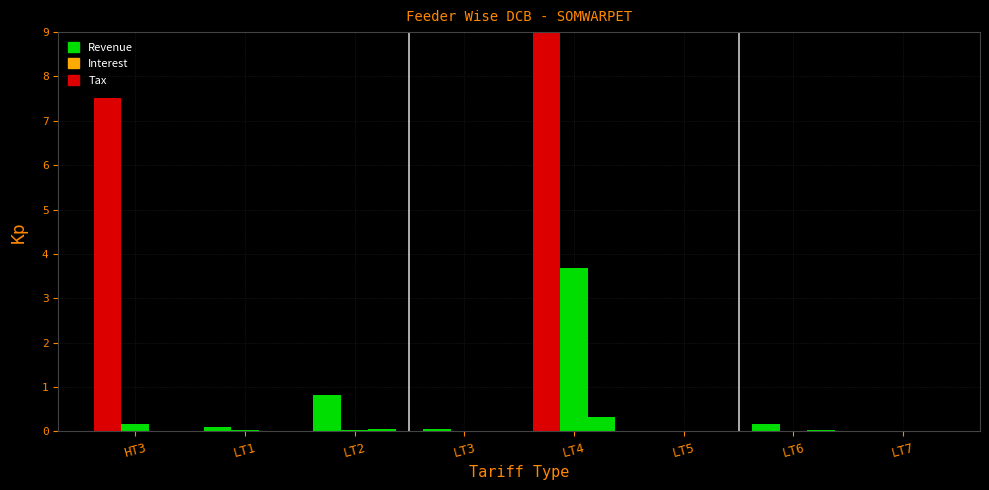

What is the sum of the Tax values at LT4 and LT3?

0.3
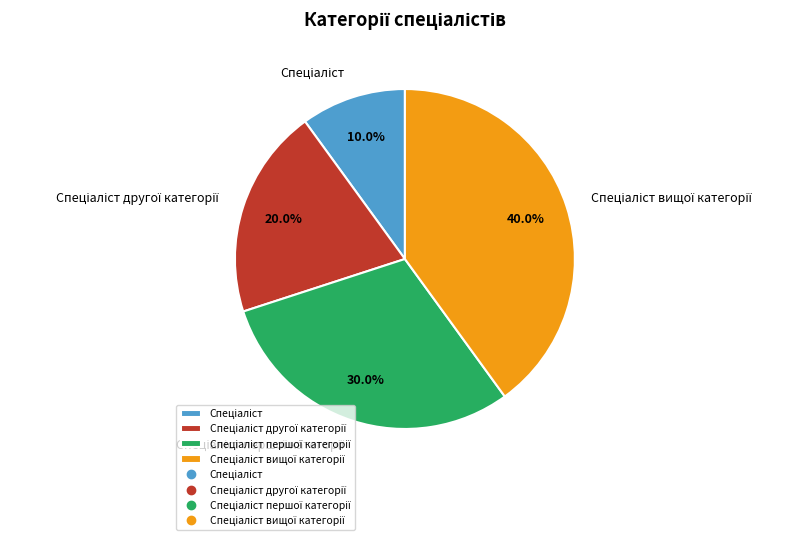

Does any single category account for the majority?

No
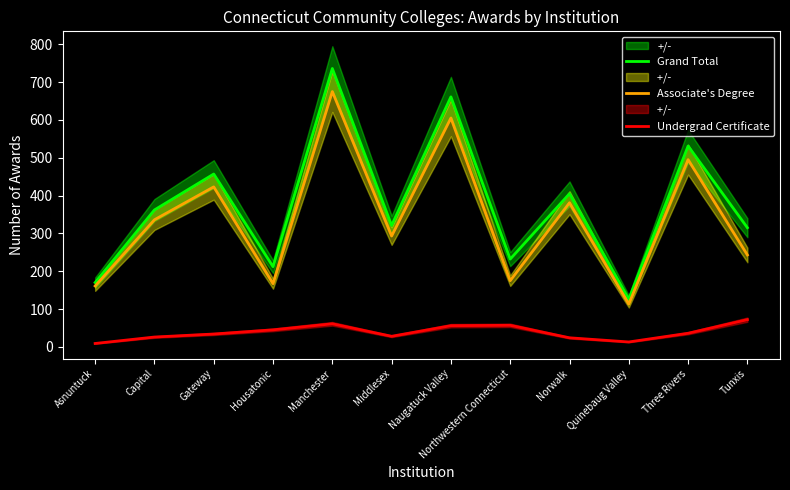

What is the label of the 2nd point from the left?

Capital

- _WHAT TO PRODUCE_:
Pull the text of each entry above out word for word, leaving the pictures out.

- _EXPECTED ANSWER_:
What is the sum of the Tax values at LT4 and LT3?

0.3

Does any single category account for the majority?

No

What is the label of the 2nd point from the left?

Capital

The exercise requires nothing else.